7 through Cape Town!
With Ian yesterday, there are now 7 skippers through the Cape Town gate! Puffin was in brilliant form, and his skipper was as positive and determined as ever. Ian still has over 2 months to cover the 5400 miles to Hobart, which seems more than enough time. In the Atlantic, Guy and Arnaud are on opposite tacks this morning, but not in the right direction!
In False Bay, Elliott has spent the day implementing his plan to repair and reinforce his bowsprit. He is due to call today and share a detailed report on his repairs. Up front, Jeremy is gliding downwind on his now clean Olleanna, Capt Gugg at 43°S and a day away from the exclusion zone resting between two lows.

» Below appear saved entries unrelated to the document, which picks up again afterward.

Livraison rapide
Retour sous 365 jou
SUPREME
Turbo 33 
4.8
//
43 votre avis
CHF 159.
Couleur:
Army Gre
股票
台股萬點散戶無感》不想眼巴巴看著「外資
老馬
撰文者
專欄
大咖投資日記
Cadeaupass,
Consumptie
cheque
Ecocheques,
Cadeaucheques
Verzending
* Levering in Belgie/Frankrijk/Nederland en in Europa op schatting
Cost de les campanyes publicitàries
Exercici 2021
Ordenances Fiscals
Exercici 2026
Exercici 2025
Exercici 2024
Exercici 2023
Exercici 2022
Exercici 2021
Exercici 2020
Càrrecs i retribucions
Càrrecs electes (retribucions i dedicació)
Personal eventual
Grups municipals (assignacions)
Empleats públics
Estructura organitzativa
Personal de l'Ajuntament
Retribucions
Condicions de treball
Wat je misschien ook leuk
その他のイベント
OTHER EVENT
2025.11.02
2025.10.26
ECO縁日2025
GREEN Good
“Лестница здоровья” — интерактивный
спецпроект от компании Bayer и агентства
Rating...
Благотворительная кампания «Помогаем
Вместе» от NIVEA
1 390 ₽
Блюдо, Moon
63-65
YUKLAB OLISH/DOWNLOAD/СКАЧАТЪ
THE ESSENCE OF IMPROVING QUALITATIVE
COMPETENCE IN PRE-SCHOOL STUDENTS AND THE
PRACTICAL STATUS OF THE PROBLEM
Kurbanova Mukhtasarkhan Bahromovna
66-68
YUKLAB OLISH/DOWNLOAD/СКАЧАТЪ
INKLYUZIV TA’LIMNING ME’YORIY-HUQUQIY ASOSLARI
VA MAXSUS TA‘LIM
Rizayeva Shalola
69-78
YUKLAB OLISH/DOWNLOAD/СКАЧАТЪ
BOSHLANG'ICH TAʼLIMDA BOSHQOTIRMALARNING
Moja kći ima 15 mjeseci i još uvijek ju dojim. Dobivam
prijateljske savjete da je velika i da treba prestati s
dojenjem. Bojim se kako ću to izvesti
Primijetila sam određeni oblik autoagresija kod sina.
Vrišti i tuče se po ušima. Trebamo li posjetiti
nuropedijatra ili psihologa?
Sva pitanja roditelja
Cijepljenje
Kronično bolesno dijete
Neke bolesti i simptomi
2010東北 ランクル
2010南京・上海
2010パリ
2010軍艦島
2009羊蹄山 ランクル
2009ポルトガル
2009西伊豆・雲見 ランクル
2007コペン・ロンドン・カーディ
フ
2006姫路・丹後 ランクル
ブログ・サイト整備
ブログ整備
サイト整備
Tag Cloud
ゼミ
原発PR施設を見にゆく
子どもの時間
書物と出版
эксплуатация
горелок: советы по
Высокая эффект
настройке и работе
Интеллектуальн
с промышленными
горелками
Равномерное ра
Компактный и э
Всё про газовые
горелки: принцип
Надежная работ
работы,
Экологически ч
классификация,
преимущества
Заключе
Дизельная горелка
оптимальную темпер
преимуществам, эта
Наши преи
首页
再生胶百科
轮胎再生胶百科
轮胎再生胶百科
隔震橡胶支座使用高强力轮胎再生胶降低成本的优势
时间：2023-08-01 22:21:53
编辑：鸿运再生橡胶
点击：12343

In the leading trio, Abhilash and Kirsten have taken advantage of the windy conditions to regain some 50 miles on Simon and are crossing within AIS and VHF range this morning, no doubt they have some stories to share! At the crossing, Abhilash is now ahead of Kirsten this morning. 720 miles to the east, Simon has taken advantage of the calm to rest and will pick up the wind later today.
Update: Elliott is on his way with bowsprit repaired!
Thanks Rian Leisegang and Simon McDonnell for all your help!
Late this afternoon Elliott completed his bowsprit repairs on Second Wind following three days of hard work. The front of the bowsprit folded up, cracking the stainless tube weakening the security of the forestay. With some technical advice from a local rigger and great moral support from the False Bay Yacht Club members plus staff from the Simons Town Marina, he was able to fabricate new components and build an effective compression strut over three days. He also doubled up on the bobstay with a 10mm chain and ran the same chain around the stainless tube to create some extra side support.
GGR control was able to monitor and assess progress thanks to photos and video supplied by Simon McDonnell right up to sea trials. While not perfect, the opinion is, that managed correctly by the skipper, the bowsprit is not unsafe. The inner forestay supports the mast well and combined with running backstays secures the mast without consideration of the forestay when sailing with the staysail and reefed main. The furling genoa is being swapped for a smaller jib and the entire Southern Ocean legs can be sailed under staysail alone.
In 1968, Bernard Moitessier damaged his bowsprit and spent a few days in the same area effecting repairs before continuing on. Elliott made no landing and received no physical support, so remains in the GGR rankings. He is now on his way to Hobart.